Sehingga dapat dipahami bahwa idealnya hukum itu tidak bisa dipisahkan dari basis sosial secara kontekstual yakni masyarakat, memisahkan hukum dengan basis sosialnya, akan menjadikan hukum tidak memiliki daya keberlakuan soziologische geltung (sosiologis) dan filosofische geltung (filosofis). 

Hukum yang jauh dari realitas masyarakatnya (aspirasi) karena faktor onani hukum penguasa hanya akan memiliki daya keberlakuan yuridis atau jurisdische geltung saja, yang kemudian membuat keberlakuan hukum terasa kaku, represif, dan cenderung tidak dapat memberikan sumbangsih konstruktif kepada masyarakat.

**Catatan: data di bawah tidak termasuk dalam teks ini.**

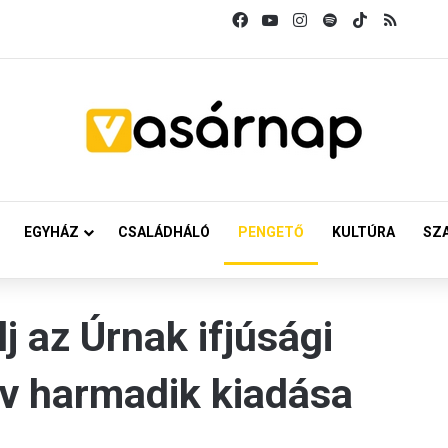
Facebook
YouTube
Instagram
Spotify
TikTok
RSS
EGYHÁZ
CSALÁDHÁLÓ
PENGETŐ
KULTÚRA
SZ
j az Úrnak ifjúsági
v harmadik kiadása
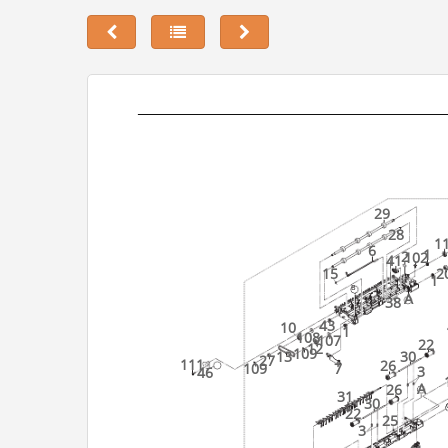
29
28
1
6
1
2
102
41
15
2
1
B
A
38
43
10
1
108
107
22
12
109
13
30
27
111
26
109
7
3
46
A
26
31
30
22
25
3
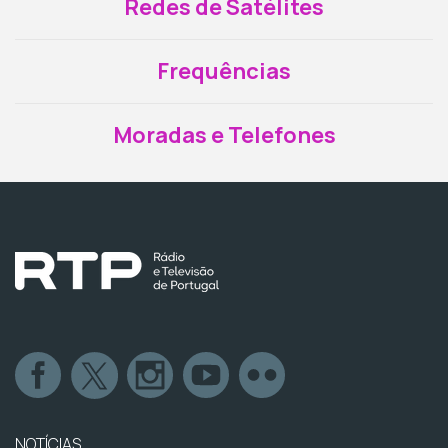
Redes de Satélites
Frequências
Moradas e Telefones
NOTÍCIAS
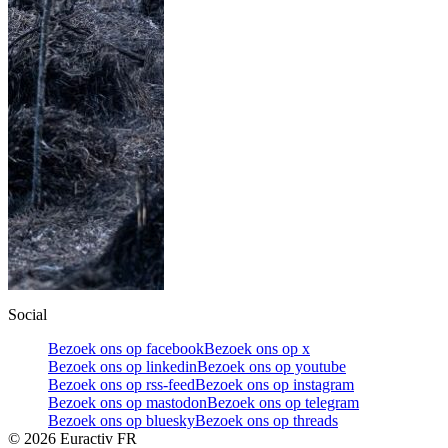
Social
Bezoek ons op facebook
Bezoek ons op x
Bezoek ons op linkedin
Bezoek ons op youtube
Bezoek ons op rss-feed
Bezoek ons op instagram
Bezoek ons op mastodon
Bezoek ons op telegram
Bezoek ons op bluesky
Bezoek ons op threads
©
2026
Euractiv FR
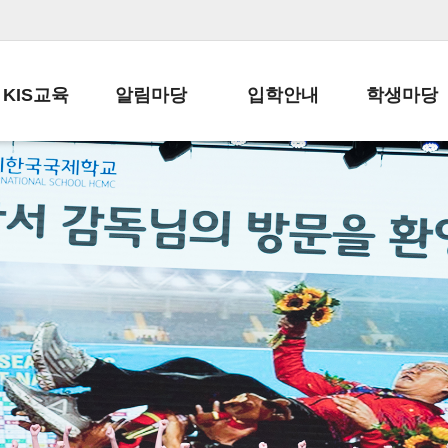
KIS교육
알림마당
입학안내
학생마당
교육목표
공지사항
전편입 전형 안내
학생생활규정
교육과정
가정통신문
전편입 공지사항
봉사활동
학사일정
납부금 안내
전-편입 서류양식
학교신문
일과시간표
주간학습안내
전출 안내
자율진로동아
재외교육기관장
스쿨버스 운행 안내
입학금/수업료
유초등 소식지
성과평가자료
급식안내
교복구입안내
서식자료실
정보공개
학부모방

Menurut Pasal 1 ayat (3) UUD NRI Tahun 1945, Indonesia adalah negara hukum. Negara hukum di sini merupakan prinsip yang mengejawantahkan bahwa negara Indonesia bukan negara kekuasaan. Kemudian, jika Pasal 1 ayat (3) dihubungkan secara sistematik dengan Pasal 1 ayat (2), Pasal 33, dan Pasal 34 UUD NRI Tahun 1945, maka dapat disimpulkan bahwa negara hukum Indonesia adalah negara hukum demokratis yang bertujuan untuk mewujudkan kesejahteraan bersama (welfarestate).

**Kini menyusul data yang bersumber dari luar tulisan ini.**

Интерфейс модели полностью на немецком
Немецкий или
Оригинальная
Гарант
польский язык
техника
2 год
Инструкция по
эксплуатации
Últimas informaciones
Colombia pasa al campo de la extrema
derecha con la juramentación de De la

Bryan Z. Tamanaha, dalam bukunya On The Rule of Law: History, Politic, Theory (2004) membedakan negara hukum menjadi dua jenis yakni negara hukum formal dan negara hukum substansial. Negara hukum formal adalah negara hukum yang sekadar menjadikan hukum sebagai aspek formalitas dalam tata penyelenggaraan negara. Sedangkan negara hukum substansial adalah negara hukum yang mampu mendorong terwujudnya kemaslahatan bersama (welfarestate).

Melihat praktik gejala onani hukum yang terjadi di negeri ini (meski belum masif) dimana hukum hanya menjadi basis formalitas untuk memuaskan hasrat pribadi/kelompok yang sarat kepentingan individual-pragmatis, maka negara hukum Indonesia sedang bertransformasi sebagai negara hukum formal yang secara prinsipil jelas bertentangan dengan values konstitusi kita yang menghendaki negara hukum yang demokratis dan membangun kesejahteraan bersama.